Nintendo has never needed to compete on frame rate or vRAM to be successful
Made by Nintendo means that it'll be a super locked down device that only plays games made by Nintendo or a rather small list of 3rd party game makers. Developing for the platform is expensive and requires an extremely lengthy certification process. This means that all the games are reasonably high quality, sure but it also means that small developers or games with some adult content will never make it.
The Steam Deck, on the other hand runs an enormous library of Steam games and new games crop up every day. It also runs Switch 1 games! The barrier to entry is tiny and it's actually possible to mod games which is probably the single most important feature in modern gaming if you want your game to last and be popular for a very long time.
The Steam Deck also runs Linux which means hackers all over the world can make it better. Even simple shell scripts that automate common tasks provide an enormous benefit!
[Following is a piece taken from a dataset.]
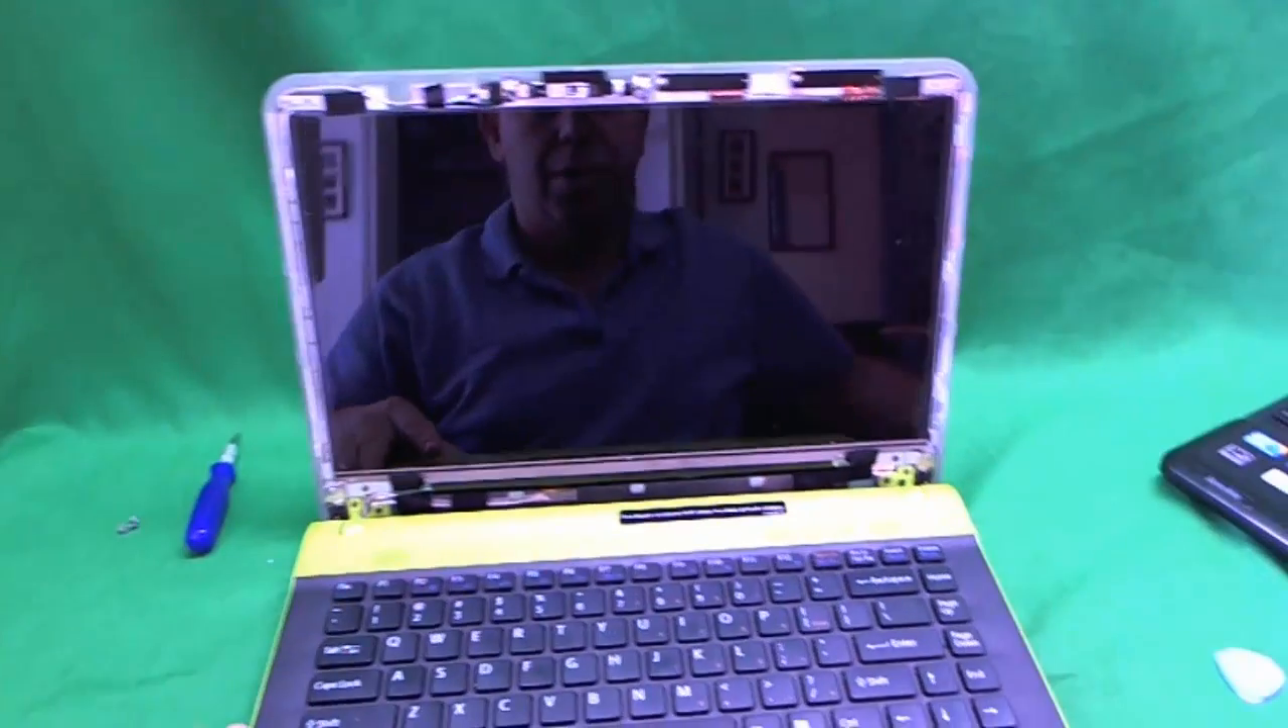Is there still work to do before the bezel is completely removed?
No.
You can automate synchronizing your save games between your PC and your Steam Deck wirelessly, for example without much effort because it's just (mostly) normal Linux.
The Steam Deck is general purpose hardware in a portable form factor running a general purpose operating system that's been optimized for (portable) gaming. If you want a feature you can make it happen yourself or ask the monstrously huge (and obsessed) Linux community for assistance.
The Switch is locked-down, application-specific hardware in a portable form factor running an application-specific operating system that's severely locked down and can't be modified or improved in any way by end users. If you want a feature you have to ask Nintendo and pray.
It's hard to cross-port from PC/PS/Xbox to Switch because it is so far behind. Not impossible, of course, but if you're choosing to target Switch from the start you're often committing to building your game on all platforms without using some modern technologies or new engine features. If you're backporting from a more powerful platform then you might need to make significant (expensive) changes to get it running.
It's mostly a developer cost calculation, but one that can keep new titles away from the Switch.
(Could GTA VI run on Switch 2? I'm pretty sure Nintendo would want that even if it's not their traditional user base.)
Nintendo's "moat" is their exclusive IP and single-screen multi-player party games, which other platforms have largely forsaken. Their competition is still mostly PlayStation and Xbox, too. (Steam Deck sales are a rounding error.) So portability is still an edge for now.
I do hope Steam Decks become more mainstream, though.
Nintendo has correctly decided that if it can attract all the low requirements indie titles plus offer its own games, then it has an extremely compelling product. Which it does, it outsold Sony and Microsoft combined.
Modern PCs, PS5 and Series X have greater resources available and newer hardware that allows for more advanced shaders, among other things, which are simply not performant or even possible on the Switch.
If you want to support these features AND support Switch or low-powered devices as well, you are making the business decision to build and maintain two codepaths and to duplicate, rework and maintain a second set of assets.
The cost often doesn't work out, so the choice is either support Switch and don't have a game that looks as good as contemporaries (a reasonable choice for indies, but graphics do sell games), or to ignore the Switch (maybe hire a studio to back-port it later if it does well enough).
Games companies and Nintendo would love for more big titles to be on Switch.